By McKensie Shiner
Taking things personally can be an easy and addicting mindset to fall into. Generally, everyone has done so at least once in their lifetime.
Taking things personally can be easy if you are mistreated or disrespected. Your first thought may often be what did I do wrong or what is wrong with me?
However, most times, it’s not actually you that’s at fault here. It’s easy to tell someone to not take things personally, but to actually not is another story.
It’s only normal to feel emotional when someone raises their voice at you or says something unkind, but with a little work and reassurance to your mind, you can turn your thinking around and better be able to handle these situations.

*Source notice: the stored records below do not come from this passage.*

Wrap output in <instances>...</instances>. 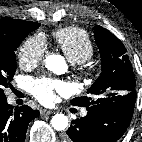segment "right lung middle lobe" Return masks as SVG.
<instances>
[{
    "label": "right lung middle lobe",
    "instance_id": "dd1d6c3e",
    "mask_svg": "<svg viewBox=\"0 0 142 142\" xmlns=\"http://www.w3.org/2000/svg\"><path fill=\"white\" fill-rule=\"evenodd\" d=\"M40 25V24H39ZM21 30L10 36L0 38V98L5 97L4 88L10 85L16 71L15 51L25 37L39 27Z\"/></svg>",
    "mask_w": 142,
    "mask_h": 142
}]
</instances>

Here are a few things to work on that may help you stop taking things personally:
It’s a common thought to wonder what others think of you every day. Your mind can race with what-ifs if you live to please others, though. From the outfit you wear out with your friends to the food you choose to eat on a date, neither of these leaves room for comment from someone else.
At the end of the day, your life is your life. If someone doesn’t like the top you wear out or judges you for a meal you order, that’s their own insecurity creeping up on them, not yours. Live your life how you choose and don’t worry what everyone else has to say.
2. Work on your confidence
Though it’s easier said than done, one reason we take things personally is due to confidence. If you tend to point out your flaws to yourself every day, and someone else comments on them, you’re only going to feel more reassured about what’s bothering you.
By working on your flaws and learning to accept them, you are drastically improving your confidence and your ability to brush things off that happen to you. After all, it’s your body, and you only get one, so you have to learn to love it.
3. Don’t join the game
The worst thing you can do in this situation is to fire back at someone who attacks you. It may seem like it will make you feel better in the moment, but by disrespecting someone who just hurt your feelings, you’re at their level now, and that’s somewhere you don’t want to be.
Instead, ignore them, delete their message, block them, and move on. The best thing you can do is just give them no response and close them off to you.
4. Don’t jump to conclusions
As mentioned earlier, it’s very common to assume something is wrong with you when someone says or does something hurtful to you. It’s easier to ask yourself what you did wrong than to think logically and understand why the other person did it.
Most times, we’ll never actually know why people do the things they do. For that reason, it’s always easier for us to learn to not take things personally than to try and piece together the puzzle of someone else’s actions.